Job Description
Roles & responsibilities
Model Development & Solution Architecture
Design, build, and optimize machine learning, GenAI, and statistical models to solve complex cross‑domain business challenges.
Develop reproducible, scalable workflows using modern MLOps practices; conduct rigorous model evaluation and continuous improvement for accuracy, reliability, and fairness.
Architect end‑to‑end AI systems including data pipelines, vector databases, orchestration layers, and deployment frameworks.
GenAI, RAG & Agentic Systems
Explore and implement advanced LLM techniques, including embeddings, retrieval‑augmented generation (RAG), agentic workflows, tool use, memory, and multimodal reasoning.
Build production‑grade GenAI applications using LangChain, LangGraph, and ecosystem tools for orchestration, evaluation, and deployment.
Experiment with foundation models across open‑source and commercial platforms to identify best‑fit models for business use cases.
API & Integration Development
Develop and operationalize scalable APIs—preferably with FastAPI (Python)—to integrate ML/GenAI components with enterprise systems, SaaS products, and data platforms.
Collaborate on deployment patterns including microservices, serverless, and containerized workloads (Docker/Kubernetes).

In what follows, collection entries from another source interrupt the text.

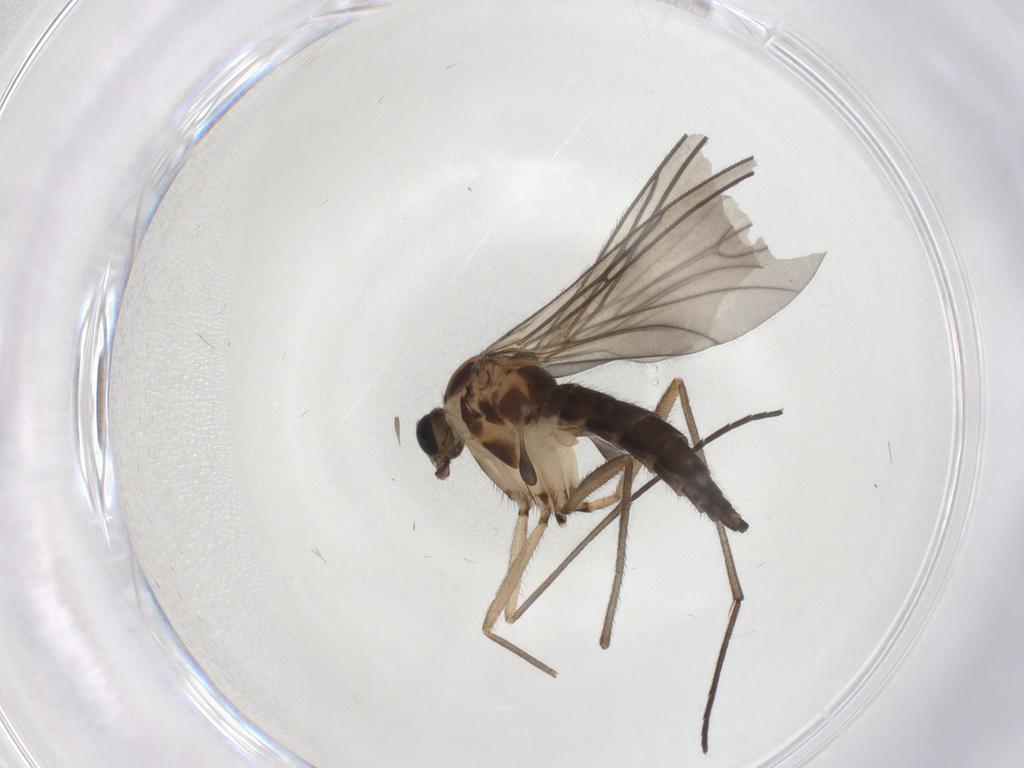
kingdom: Animalia
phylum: Arthropoda
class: Insecta
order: Diptera
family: Sciaridae
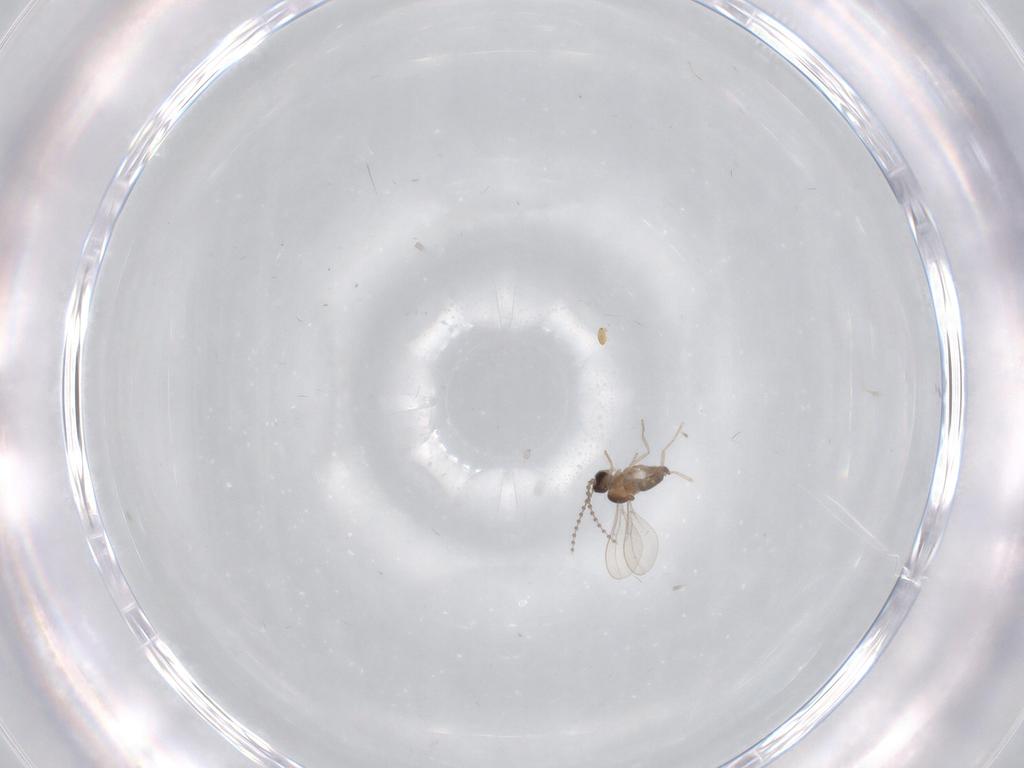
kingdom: Animalia
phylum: Arthropoda
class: Insecta
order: Diptera
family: Cecidomyiidae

Cloud Platforms & Infrastructure
Architect and deploy AI solutions on Azure, Google Cloud Platform (GCP), or AWS, leveraging managed AI/ML services (Azure ML, Vertex AI, SageMaker), vector search, and serverless compute.
Ensure security, scalability, compliance, and monitoring in all cloud‑based AI deployments.
Consulting, Problem Solving & Stakeholder Collaboration
Partner with product teams, business stakeholders, SMEs, and engineering groups to deeply understand challenges, run discovery workshops, and shape AI strategy and roadmaps.
Translate business requirements into scalable technical architectures, solution designs, and implementation plans.
Communicate complex AI concepts in clear, business‑friendly language and drive adoption of AI‑powered solutions across the organization.
Certification: Certification in cloud technologies especially Azure open AI would be good to have
Work experience
2-5 years of work experience in data science or related field
Hands on experience in Python and R
Mandatory technical & functional skills
Programming skills:
Proficiency in programming languages such as Python and R, and experience with data manipulation libraries (e.g., pandas, NumPy) and machine learning frameworks (e.g., TensorFlow).
Statistical knowledge:
Strong understanding of statistical concepts and methodologies such as regression, clustering, hypothesis testing, and time series analysis.
GenAI-based models:
Understanding and experience with GenAI-based models, exploring their potential applications, and incorporating them into AI models when appropriate
Communication skills:
Strong written and verbal communication skills to effectively present findings, insights, and recommendations to both technical and non-technical stakeholders.
Team player:
Proven ability to collaborate effectively with cross-functional teams, take ownership of tasks, and work towards shared goals.
AI passion:
Demonstrated interest and enthusiasm for artificial intelligence and a strong desire to grow a career in the AI space
Problem-solving mindset:
Ability to think critically and creatively to solve complex business problems using data-driven approaches. Detail-oriented with excellent analytical and problem-solving skills.